> EXERCISE REQUIREMENTS: Set down, word for word, the stretch of lines from the one containing "right shoulder: (131, 156)" to the end of the records below.

INFORMATION GIVEN: Begin

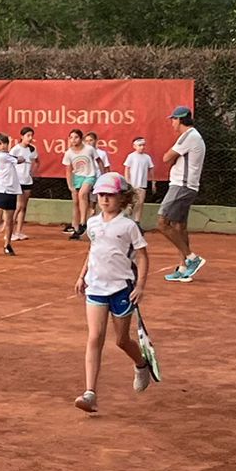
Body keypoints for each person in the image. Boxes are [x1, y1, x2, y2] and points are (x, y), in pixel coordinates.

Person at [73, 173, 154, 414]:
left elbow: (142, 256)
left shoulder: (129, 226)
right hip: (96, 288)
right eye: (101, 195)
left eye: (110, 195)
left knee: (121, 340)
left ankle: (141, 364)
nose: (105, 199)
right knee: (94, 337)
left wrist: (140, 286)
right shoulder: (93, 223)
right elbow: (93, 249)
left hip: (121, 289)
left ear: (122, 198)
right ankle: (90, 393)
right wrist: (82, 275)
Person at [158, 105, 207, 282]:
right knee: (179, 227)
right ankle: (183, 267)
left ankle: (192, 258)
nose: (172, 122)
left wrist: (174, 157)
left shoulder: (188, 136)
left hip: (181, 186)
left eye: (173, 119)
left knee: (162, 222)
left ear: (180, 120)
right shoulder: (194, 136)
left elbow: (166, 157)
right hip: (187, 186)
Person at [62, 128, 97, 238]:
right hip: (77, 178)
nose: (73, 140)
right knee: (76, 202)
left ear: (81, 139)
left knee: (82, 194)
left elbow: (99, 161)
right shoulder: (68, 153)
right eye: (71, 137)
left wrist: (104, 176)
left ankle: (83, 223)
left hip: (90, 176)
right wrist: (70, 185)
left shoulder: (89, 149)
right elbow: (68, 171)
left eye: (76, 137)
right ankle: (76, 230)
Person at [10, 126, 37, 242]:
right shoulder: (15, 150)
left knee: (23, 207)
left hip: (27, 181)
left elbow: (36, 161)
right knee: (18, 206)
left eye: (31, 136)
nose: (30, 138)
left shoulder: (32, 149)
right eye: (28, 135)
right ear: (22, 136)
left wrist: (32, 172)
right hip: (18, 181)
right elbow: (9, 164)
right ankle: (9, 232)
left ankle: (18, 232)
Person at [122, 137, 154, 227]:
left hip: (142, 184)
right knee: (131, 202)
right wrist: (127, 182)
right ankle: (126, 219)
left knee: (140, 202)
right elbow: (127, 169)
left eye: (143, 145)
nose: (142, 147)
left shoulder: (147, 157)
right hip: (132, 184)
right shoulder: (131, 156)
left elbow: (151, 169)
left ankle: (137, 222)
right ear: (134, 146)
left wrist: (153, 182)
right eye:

INFORMATION GIVEN: End

> SOLUTION FOR THIS EXERCISE:
right shoulder: (131, 156)
left elbow: (151, 169)
left ankle: (137, 222)
right ear: (134, 146)
left wrist: (153, 182)
right eye:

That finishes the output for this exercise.